Notre Dame, Ukrainian Catholic University launch three new research grants

Author: Colleen Wilcox

Windows of the Nanovic Institute in Jenkins-Nanovic Hall are covered in the colors of the Ukrainian flag. (Photo by Matt Cashore/University of Notre Dame)

The University of Notre Dame and Ukrainian Catholic University (UCU) are launching three collaborative grants that expand the existing academic, religious and cultural partnerships between the two universities. The collaborative projects include the ND-UCU Faculty Collaboration Grant Program, the ND-UCU Curriculum/Course Development Grants and the ND-UCU Library Guest Scholars Program.

“These collaborative grants will provide faculty members the opportunity to pursue research that will have tremendous influence in a variety of scholarly disciplines and for Ukraine in the months and years to come,” said Michael Pippenger, Notre Dame’s vice president and associate provost for internationalization.

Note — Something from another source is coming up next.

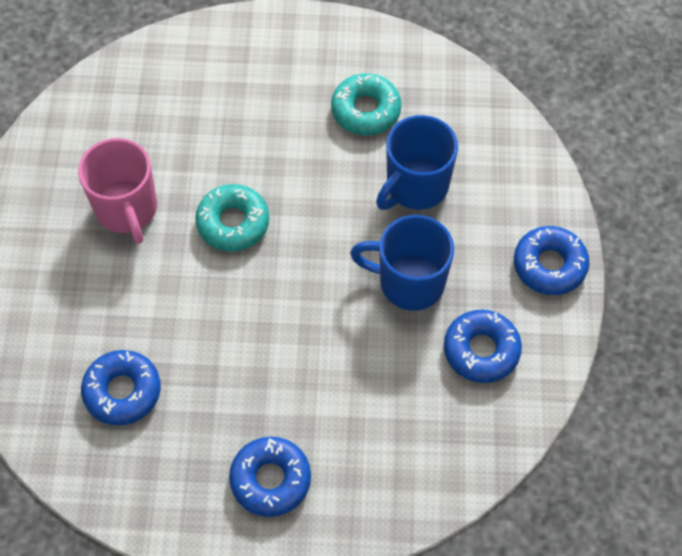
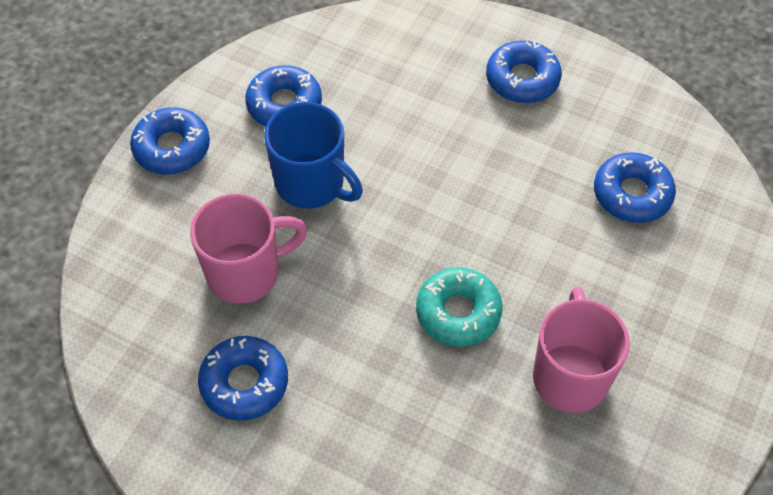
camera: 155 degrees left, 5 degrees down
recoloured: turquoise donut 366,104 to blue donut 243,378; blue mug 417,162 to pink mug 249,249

“Being able to support Notre Dame and UCU faculty to pursue academic inquiry without pause and empower formative research during a time of war exemplifies what it means to be in solidarity together for the common good.”

In addition to faculty research grants, the other grant programs invite UCU faculty to access the online library collection at Notre Dame or offer faculty the chance to develop a new course or revise a specific curriculum at UCU.

Volodymyr Turchynovskyy, dean of the social sciences faculty at Ukrainian Catholic University, said Ukraine has become a laboratory for social transformation of global importance and impact.

“Recently launched ‘Standing in Solidarity Partnership’ is a very courageous and visionary move made by Notre Dame and Ukrainian Catholic University at the time of Ukraine’s resistance against Russian full-scale invasion,” he said. “Such academic bravery is foremost a sign of profoundly lived solidarity and friendship between our two universities.”

Turchynovskyy said the continued partnership allows both universities to establish a channel through expertise and research, vitality and motivation, innovations and teaching, and richness of Christian tradition and practice.

“One of the critical questions we ask ourselves these days is this: How to convert the power of solidarity and sacrifice — so abundantly revealed under present circumstances — into sustainable principles and models of the future recovery and development of Ukraine? I’m very honored and grateful in acknowledging that the University of Notre Dame is an excellent partner in coping with this question and also in putting it on the global academia agenda,” he said.

Applications for all three grant programs are now open. Learn more about the three new grants here.

The partnership expansion between Notre Dame and UCU, which was announced in May, includes five primary components modeled on similar partnerships Notre Dame has with other colleges and universities worldwide to support international education and research.